## Task requirements
How many lines in the material below contain the string "Charms"? Answer with the number alone.

## Listed entries
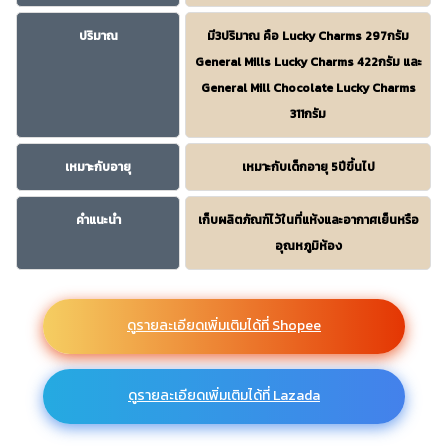
ปริมาณ
มี3ปริมาณ คือ Lucky Charms 297กรัม
General Mills Lucky Charms 422กรัม และ
General Mill Chocolate Lucky Charms
311กรัม
เหมาะกับอายุ
เหมาะกับเด็กอายุ 5ปีขึ้นไป
คำแนะนำ
เก็บผลิตภัณฑ์ไว้ในที่แห้งและอากาศเย็นหรือ
อุณหภูมิห้อง
ดูรายละเอียดเพิ่มเติมได้ที่ Shopee
ดูรายละเอียดเพิ่มเติมได้ที่ Lazada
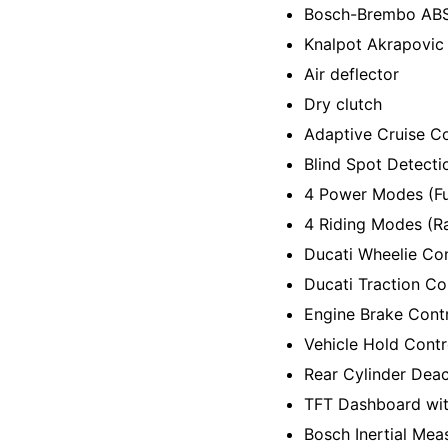
Bosch-Brembo ABS
Knalpot Akrapovic
Air deflector
Dry clutch
Adaptive Cruise Co
Blind Spot Detecti
4 Power Modes (Fu
4 Riding Modes (Ra
Ducati Wheelie Con
Ducati Traction Co
Engine Brake Cont
Vehicle Hold Contr
Rear Cylinder Deac
TFT Dashboard wit
Bosch Inertial Mea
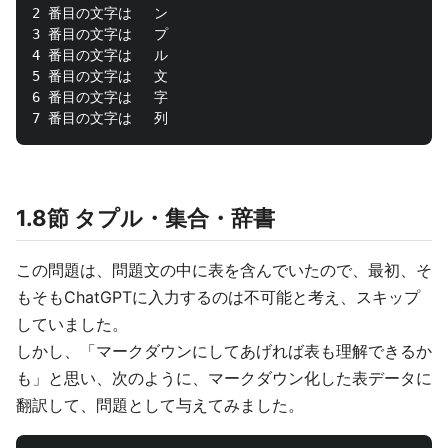
2 番目の文字は　 ン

## Answer to this exercise
3